_PROVIDED RECORDS:_
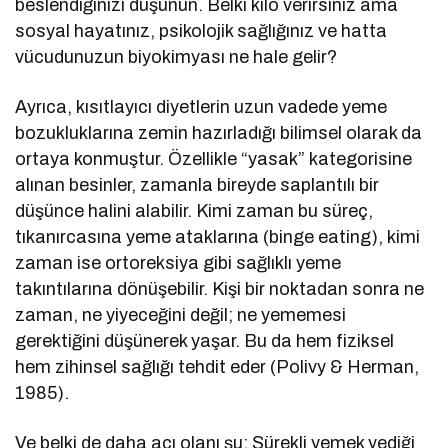
beslendiğinizi düşünün. Belki kilo verirsiniz ama
sosyal hayatınız, psikolojik sağlığınız ve hatta
vücudunuzun biyokimyası ne hale gelir?
Ayrıca, kısıtlayıcı diyetlerin uzun vadede yeme
bozukluklarına zemin hazırladığı bilimsel olarak da
ortaya konmuştur. Özellikle “yasak” kategorisine
alınan besinler, zamanla bireyde saplantılı bir
düşünce halini alabilir. Kimi zaman bu süreç,
tıkanırcasına yeme ataklarına (binge eating), kimi
zaman ise ortoreksiya gibi sağlıklı yeme
takıntılarına dönüşebilir. Kişi bir noktadan sonra ne
zaman, ne yiyeceğini değil; ne yememesi
gerektiğini düşünerek yaşar. Bu da hem fiziksel
hem zihinsel sağlığı tehdit eder (Polivy & Herman,
1985).
Ve belki de daha acı olanı şu: Sürekli yemek yediği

_DIRECTIVE:_
Search the entries for the line holding "tıkanırcasına yeme ataklarına". Return that line and the ones after it through the last, exactly.

_SOLUTION:_
tıkanırcasına yeme ataklarına (binge eating), kimi
zaman ise ortoreksiya gibi sağlıklı yeme
takıntılarına dönüşebilir. Kişi bir noktadan sonra ne
zaman, ne yiyeceğini değil; ne yememesi
gerektiğini düşünerek yaşar. Bu da hem fiziksel
hem zihinsel sağlığı tehdit eder (Polivy & Herman,
1985).
Ve belki de daha acı olanı şu: Sürekli yemek yediği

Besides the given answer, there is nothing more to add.